Activity: For this exercise, write out the whole listing below exactly, omitting its images.

Data segment:
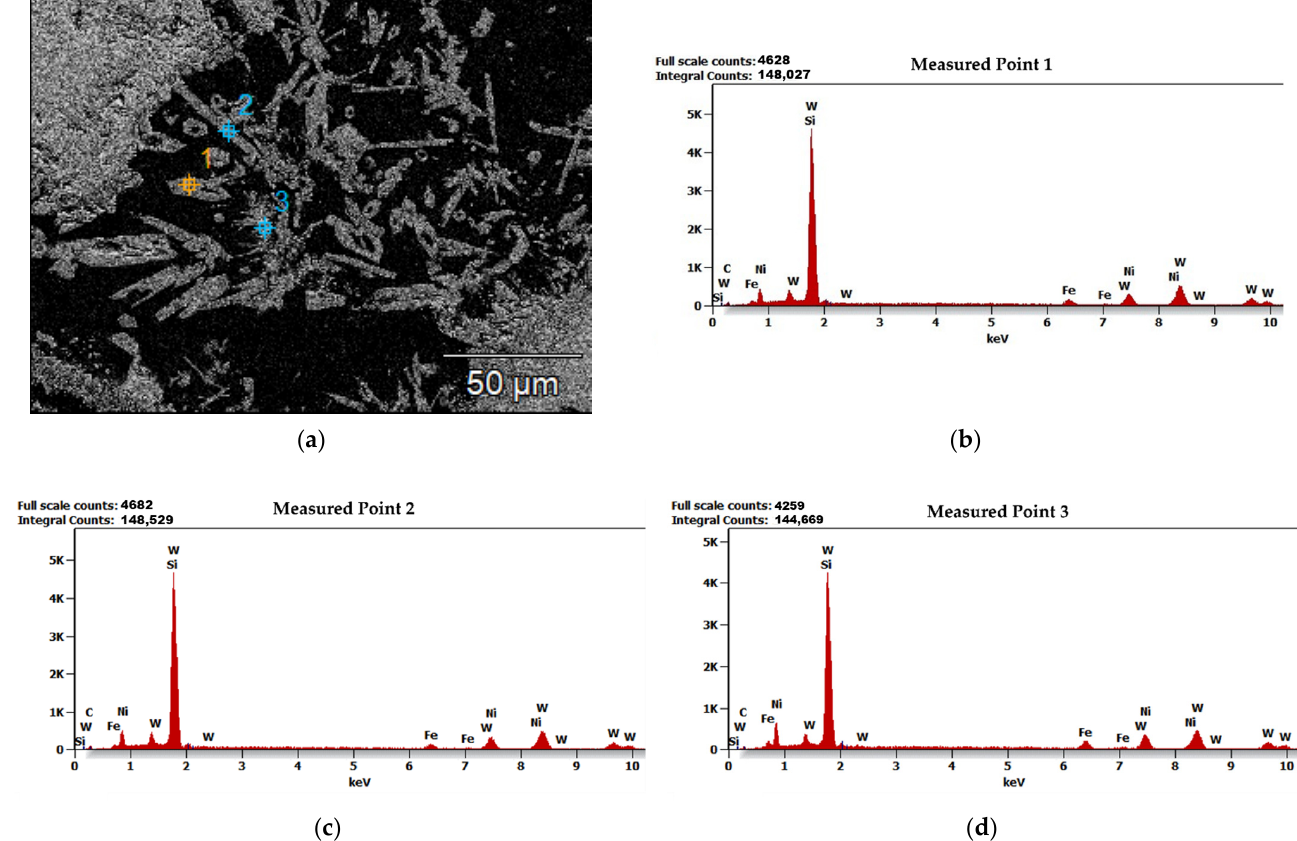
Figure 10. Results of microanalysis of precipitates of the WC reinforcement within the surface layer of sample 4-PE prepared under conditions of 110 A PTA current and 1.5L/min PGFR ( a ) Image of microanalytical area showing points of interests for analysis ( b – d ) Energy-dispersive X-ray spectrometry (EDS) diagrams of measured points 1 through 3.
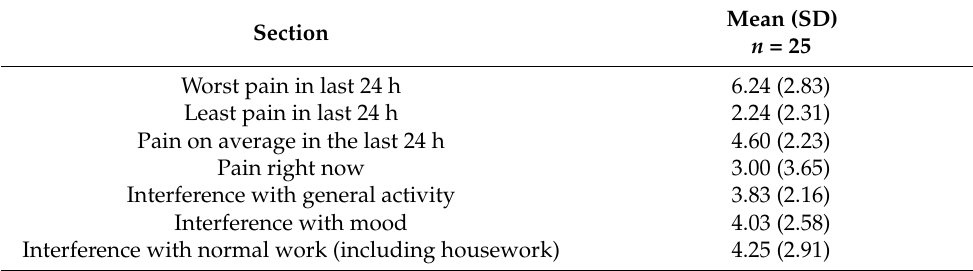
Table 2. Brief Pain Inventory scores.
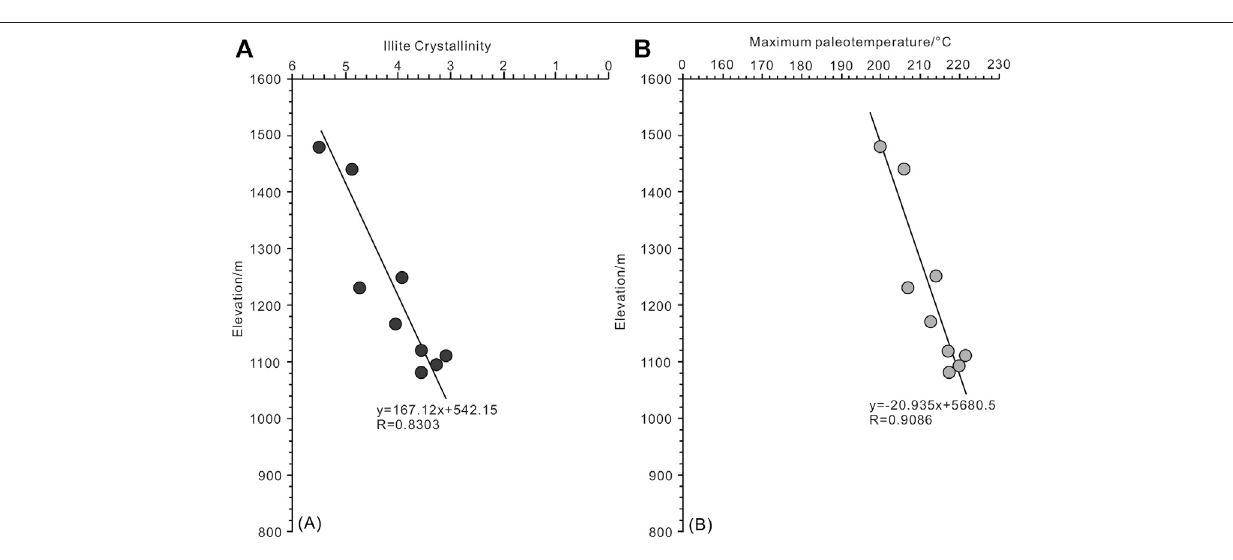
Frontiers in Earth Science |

Worked solution:
Figure 10. Results of microanalysis of precipitates of the WC reinforcement within the surface layer of sample 4-PE prepared under conditions of 110 A PTA current and 1.5L/min PGFR ( a ) Image of microanalytical area showing points of interests for analysis ( b – d ) Energy-dispersive X-ray spectrometry (EDS) diagrams of measured points 1 through 3.
Table 2. Brief Pain Inventory scores.
Frontiers in Earth Science |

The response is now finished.